■ **WHAT YOU NEED TO DO**: In the passage on Databricks culture, reproduce the portion starting at "3. Thirdly, Databricks" and ending at "thing to do.", but swap "backdoors" for "interview rounds".

■ **DOCUMENT EXTRACT**:
------------------------------
Exactly 1 year 13 days back, I joined Databricks after 4.5 years at Amazon Web Services. Amazon is well known for its strong culture, either you fit in the Amazon culture, or you don’t. While hiring at Amazon as a Bar Raiser in Training, the two leadership principles that remained top of mind (common denominator for hiring across roles) were customer obsession and ownership. At Databricks, it has been such a pleasant surprise that Databricks Executive-Staff (E-Staff) took some of the most relevant leadership lessons learned from other strong culture organizations like Amazon and improvised even further. Over the last 1 year, each interaction reassured how Bricksters continue to raise the bar on customer obsession and ownership.

During the interview process, there is one question I remember asking each interviewer, “how would you describe the culture at Databricks? And what makes it unique?”

Here are 3 peculiar things about Databricks culture:

  1. Firstly, Databricks E-Staff and leaders across the company operate with an awesome level of transparency. Many thought leaders in business may debate whether this level of transparency is good or bad. Some of you may have experienced information guarded behind inner circles or at specific ranks in an organization in your prior or current adventures. One thing that this level of transparency instilled in the very DNA of Databricks is this feeling of mutual trust and reciprocity. Also, some may feel, as Bricksters, you operate as a cofounder and you are here to create a lasting impact on the business.
  2. Secondly, Databricks prioritizes employee experience. If you oversimplify the concept of where an organization is focused on, some may say an organization prioritizes its resources (time, capital, energy) based on optimizing for stock price, some on customer outcomes, while some are over indexed on product. Imagine thinking about an organization’s priorities in this form of a stack rank.  Typically, some technology companies tend to over index on either customer outcomes or product. Some optimize for the stock price; rarely may you find focus on employees appear among the top 3 of this stack rank though that has been changing fast in the last few years with labor shortages and fierce competition for talent. This ambidexterity to do right by employees (fairness) is still a muscle most organizations are developing. This is an area that Databricks particularly is doing well in (for data points, refer to reviews on Glassdoor).
  3. Thirdly, Databricks hiring process is oriented with long-term thinking in mind and involves several backdoors before someone is offered a role. This ensures the hiring decisions are somewhat predictable. Related peculiar piece is keeping the bar high on hiring and thinking a bit longer term to do the right thing. E.g., we kept the search ongoing for a role on my team for 10+ months, insisting we keep the bar high despite the short-term rising demands from this unfilled role. With the current uncertain macroeconomic environment and labor shortages, it is easier to give in to the temptation to hire someone who can and will do the job however Databricks continues to keep the bar high and maintains a long-term view on what is the right thing to do.
------------------------------
[Data extracted from a collection]
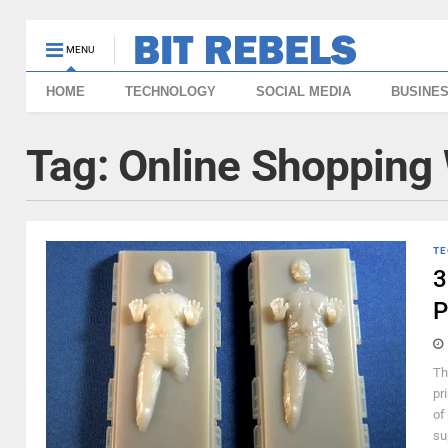
MENU
HOME
TECHNOLOGY
SOCIAL MEDIA
BUSINE
Tag:
Online Shopping 
TE
3
P
Th
pri
of
su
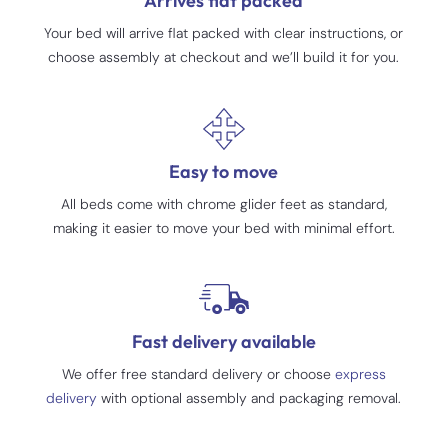
Arrives flat packed
Your bed will arrive flat packed with clear instructions, or
choose assembly at checkout and we’ll build it for you.
Easy to move
All beds come with chrome glider feet as standard,
making it easier to move your bed with minimal effort.
Fast delivery available
We offer free standard delivery or choose
express
delivery
with optional assembly and packaging removal.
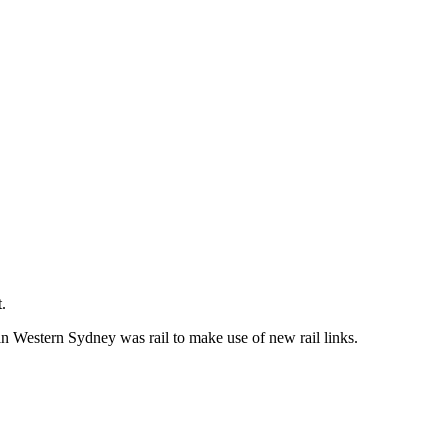
.
in Western Sydney was rail to make use of new rail links.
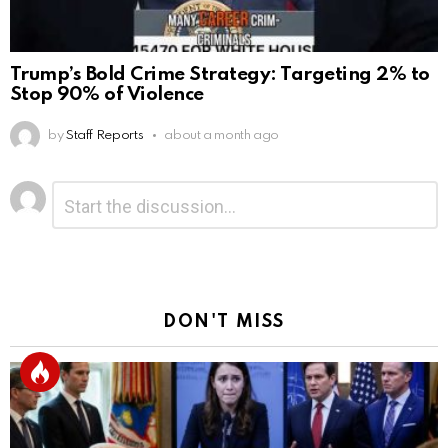
Trump’s Bold Crime Strategy: Targeting 2% to
Stop 90% of Violence
by
Staff Reports
about a month ago
Leave
Comment
*
a
Reply
DON'T MISS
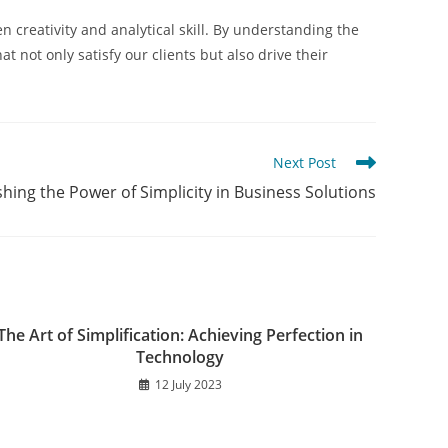
 creativity and analytical skill. By understanding the
 not only satisfy our clients but also drive their
Next Post
hing the Power of Simplicity in Business Solutions
The Art of Simplification: Achieving Perfection in
Technology
12 July 2023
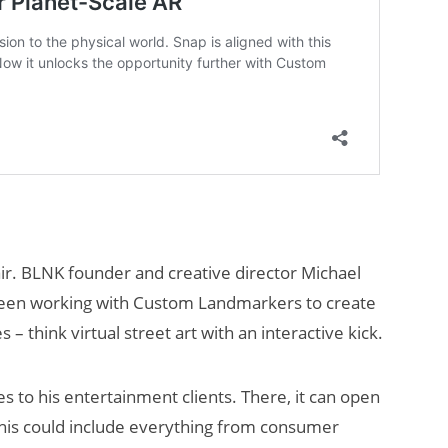
lair. BLNK founder and creative director Michael
 been working with Custom Landmarkers to create
– think virtual street art with an interactive kick.
nses to his entertainment clients. There, it can open
his could include everything from consumer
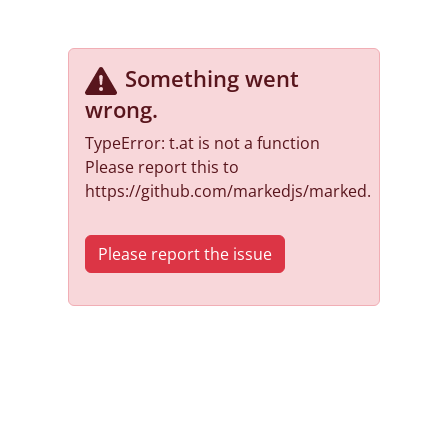
Something went
wrong
.
TypeError: t.at is not a function
Please report this to
https://github.com/markedjs/marked.
Please report the issue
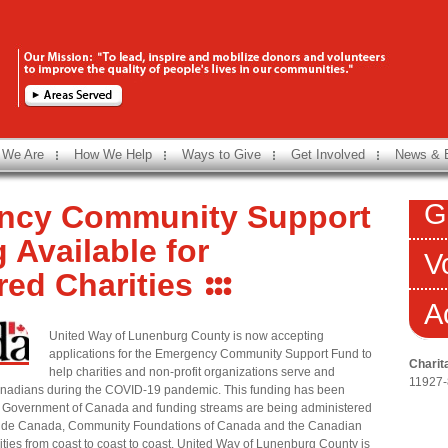
 We Are
How We Help
Ways to Give
Get Involved
News & 
G
ncy Community Support
 Available for
V
red Charities
A
United Way of Lunenburg County is now accepting
applications for the Emergency Community Support Fund to
Charit
help charities and non-profit organizations serve and
11927
anadians during the COVID-19 pandemic. This funding has been
e Government of Canada and funding streams are being administered
ide Canada, Community Foundations of Canada and the Canadian
ies from coast to coast to coast. United Way of Lunenburg County is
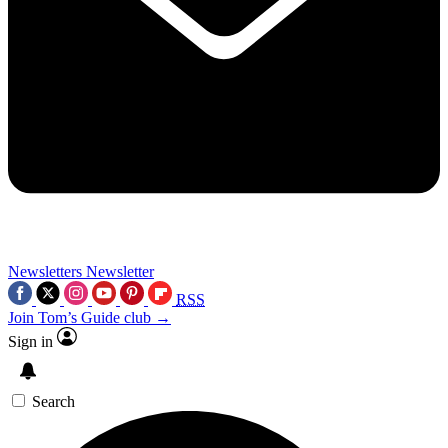
Newsletters
Newsletter
RSS
Join Tom’s Guide club →
Sign in
Search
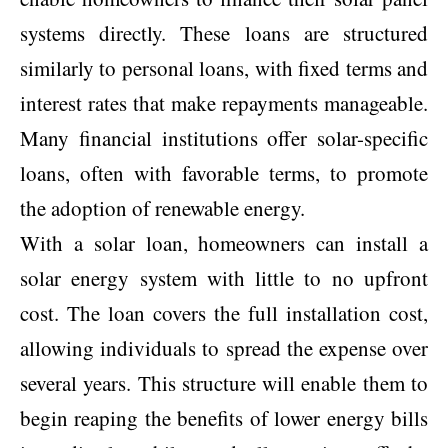
systems directly. These loans are structured
similarly to personal loans, with fixed terms and
interest rates that make repayments manageable.
Many financial institutions offer solar-specific
loans, often with favorable terms, to promote
the adoption of renewable energy.
With a solar loan, homeowners can install a
solar energy system with little to no upfront
cost. The loan covers the full installation cost,
allowing individuals to spread the expense over
several years. This structure will enable them to
begin reaping the benefits of lower energy bills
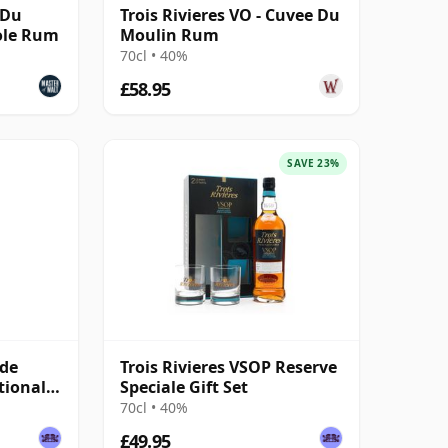
 Du
Trois Rivieres VO - Cuvee Du
ole Rum
Moulin Rum
70cl • 40%
£58.95
SAVE 23%
 de
Trois Rivieres VSOP Reserve
tional
Speciale Gift Set
70cl • 40%
£49.95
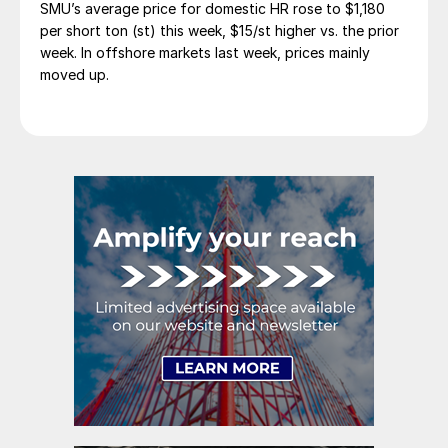
SMU’s average price for domestic HR rose to $1,180
per short ton (st) this week, $15/st higher vs. the prior
week. In offshore markets last week, prices mainly
moved up.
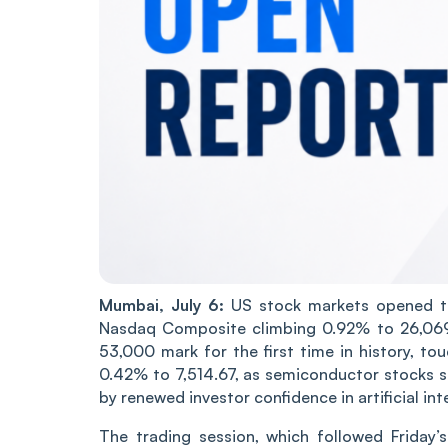
Mumbai, July 6:
US stock markets opened th
Nasdaq Composite climbing 0.92% to 26,069.
53,000 mark for the first time in history, 
0.42% to 7,514.67, as semiconductor stocks st
by renewed investor confidence in artificial in
The trading session, which followed Friday’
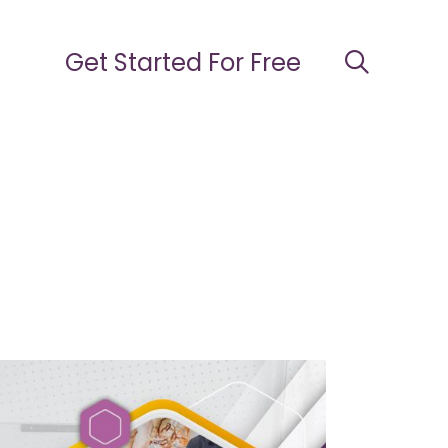
Get Started For Free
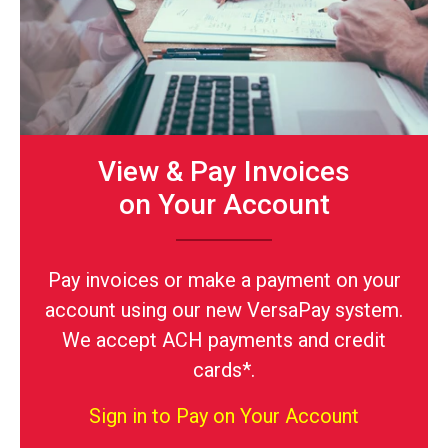
View & Pay Invoices
on Your Account
Pay invoices or make a payment on your
account using our new VersaPay system.
We accept ACH payments and credit
cards*.
Sign in to Pay on Your Account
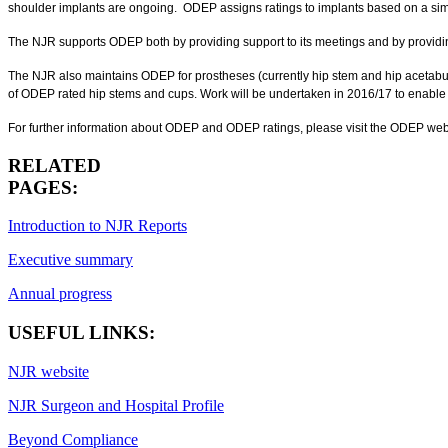
shoulder implants are ongoing. ODEP assigns ratings to implants based on a sim
The NJR supports ODEP both by providing support to its meetings and by providin
The NJR also maintains ODEP for prostheses (currently hip stem and hip acetabula
of ODEP rated hip stems and cups. Work will be undertaken in 2016/17 to enable t
For further information about ODEP and ODEP ratings, please visit the ODEP web
RELATED
PAGES:
Introduction to NJR Reports
Executive summary
Annual progress
USEFUL LINKS:
NJR website
NJR Surgeon and Hospital Profile
Beyond Compliance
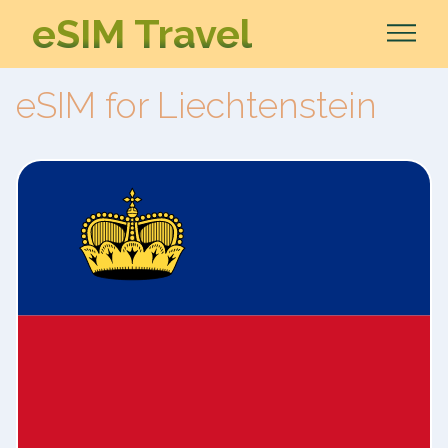
eSIM Travel
eSIM for Liechtenstein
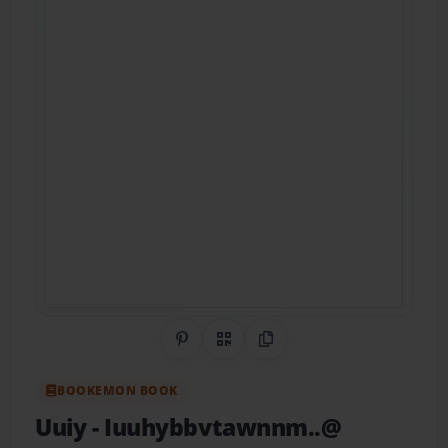
Share on Pinterest
QR Code
Copy Link
BOOKEMON BOOK
Uuiy
- Iuuhybbvtawnnm..@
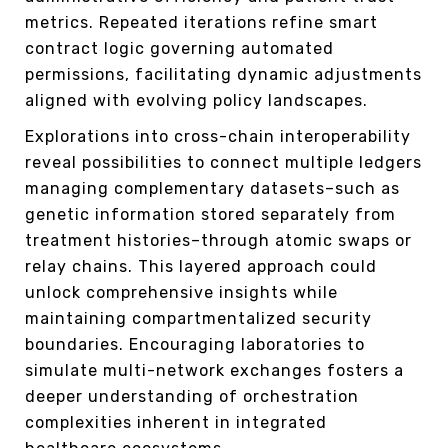
metrics. Repeated iterations refine smart
contract logic governing automated
permissions, facilitating dynamic adjustments
aligned with evolving policy landscapes.
Explorations into cross-chain interoperability
reveal possibilities to connect multiple ledgers
managing complementary datasets–such as
genetic information stored separately from
treatment histories–through atomic swaps or
relay chains. This layered approach could
unlock comprehensive insights while
maintaining compartmentalized security
boundaries. Encouraging laboratories to
simulate multi-network exchanges fosters a
deeper understanding of orchestration
complexities inherent in integrated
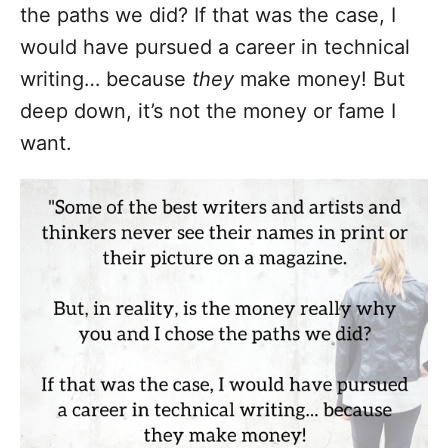
the paths we did? If that was the case, I
would have pursued a career in technical
writing… because
they
make money! But
deep down, it’s not the money or fame I
want.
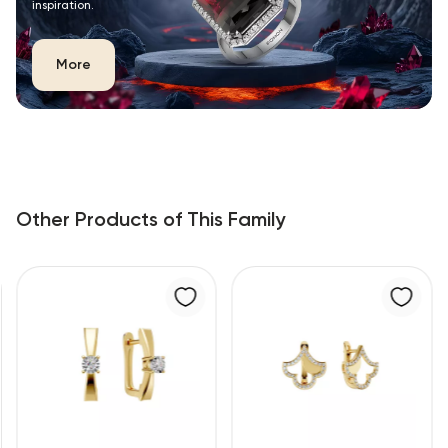
inspiration.
More
Other Products of This Family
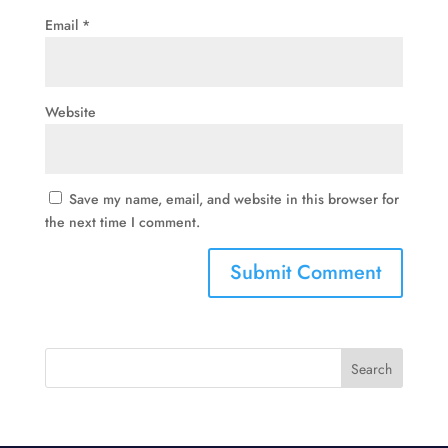
Email
*
Website
Save my name, email, and website in this browser for
the next time I comment.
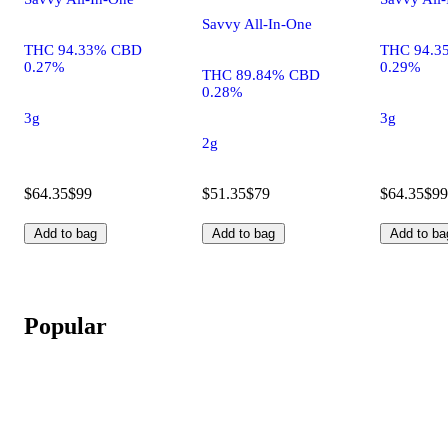
Savvy All-In-One
THC 94.33% CBD
THC 94.3
0.27%
0.29%
THC 89.84% CBD
0.28%
3g
3g
2g
$64.35
$99
$51.35
$79
$64.35
$99
Add to bag
Add to bag
Add to ba
Popular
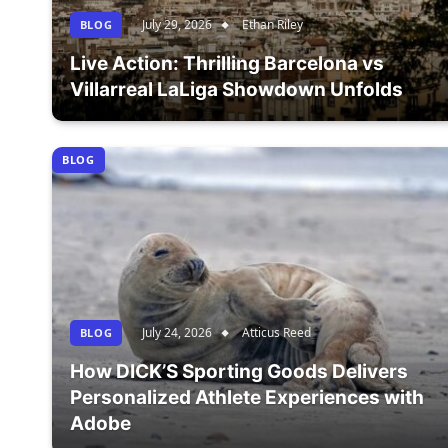
July 29, 2026
Ethan Riley
BLOG
Live Action: Thrilling Barcelona vs
Villarreal LaLiga Showdown Unfolds
BLOG
July 24, 2026
Atticus Reed
BLOG
How DICK’S Sporting Goods Delivers
Personalized Athlete Experiences with
Adobe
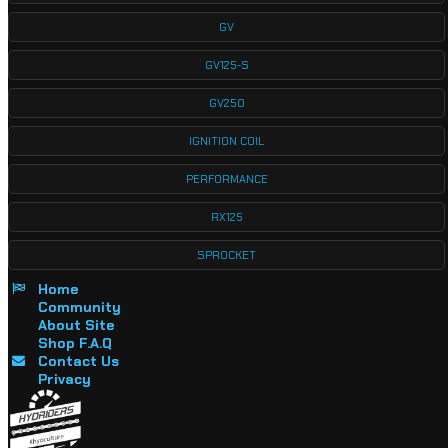
GV
GV125-S
GV250
IGNITION COIL
PERFORMANCE
RX125
SPROCKET
Home
Community
About Site
Shop F.A.Q
Contact Us
Privacy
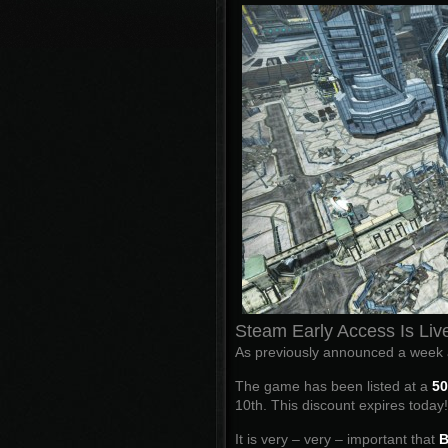
Steam Early Access Is Liv
As previously announced a week a
The game has been listed at a
50
10th. This discount expires toda
It is very – very – important that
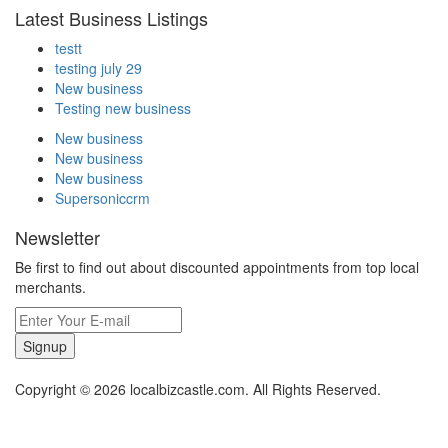
Latest Business Listings
testt
testing july 29
New business
Testing new business
New business
New business
New business
Supersoniccrm
Newsletter
Be first to find out about discounted appointments from top local
merchants.
Signup
Copyright © 2026 localbizcastle.com. All Rights Reserved.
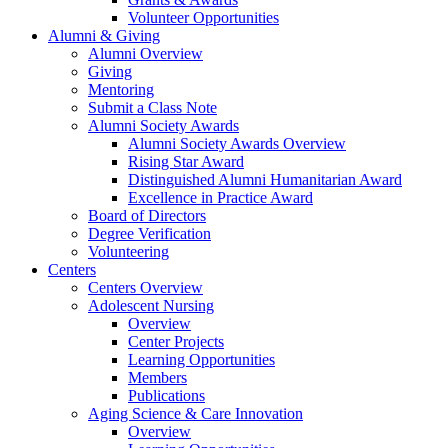
Volunteer Opportunities
Alumni & Giving
Alumni Overview
Giving
Mentoring
Submit a Class Note
Alumni Society Awards
Alumni Society Awards Overview
Rising Star Award
Distinguished Alumni Humanitarian Award
Excellence in Practice Award
Board of Directors
Degree Verification
Volunteering
Centers
Centers Overview
Adolescent Nursing
Overview
Center Projects
Learning Opportunities
Members
Publications
Aging Science & Care Innovation
Overview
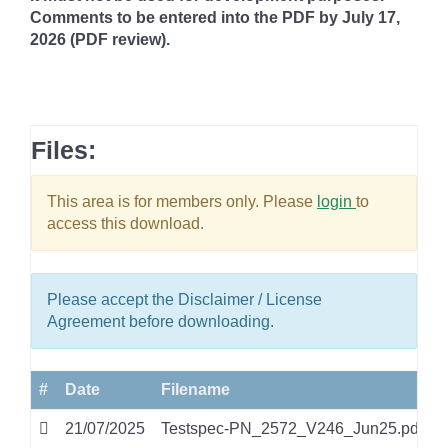
Comments to be
entered into the PDF by July 17,
2026 (PDF review).
Files:
This area is for members only. Please
login
to
access this download.
Please accept the Disclaimer / License
Agreement before downloading.
#
Date
Filename
21/07/2025
Testspec-PN_2572_V246_Jun25.pdf
p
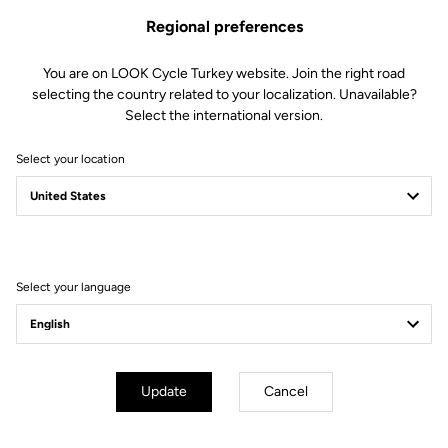
Regional preferences
You are on LOOK Cycle Turkey website. Join the right road
selecting the country related to your localization. Unavailable?
Select the international version.
Select your location
Filter
Sort
Select your language
E-bike
Update
Cancel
------------------------------
■ **FINISHED EXERCISE**:
3. Thirdly, Databricks hiring process is oriented with long-term thinking in mind and involves several interview rounds before someone is offered a role. This ensures the hiring decisions are somewhat predictable. Related peculiar piece is keeping the bar high on hiring and thinking a bit longer term to do the right thing. E.g., we kept the search ongoing for a role on my team for 10+ months, insisting we keep the bar high despite the short-term rising demands from this unfilled role. With the current uncertain macroeconomic environment and labor shortages, it is easier to give in to the temptation to hire someone who can and will do the job however Databricks continues to keep the bar high and maintains a long-term view on what is the right thing to do.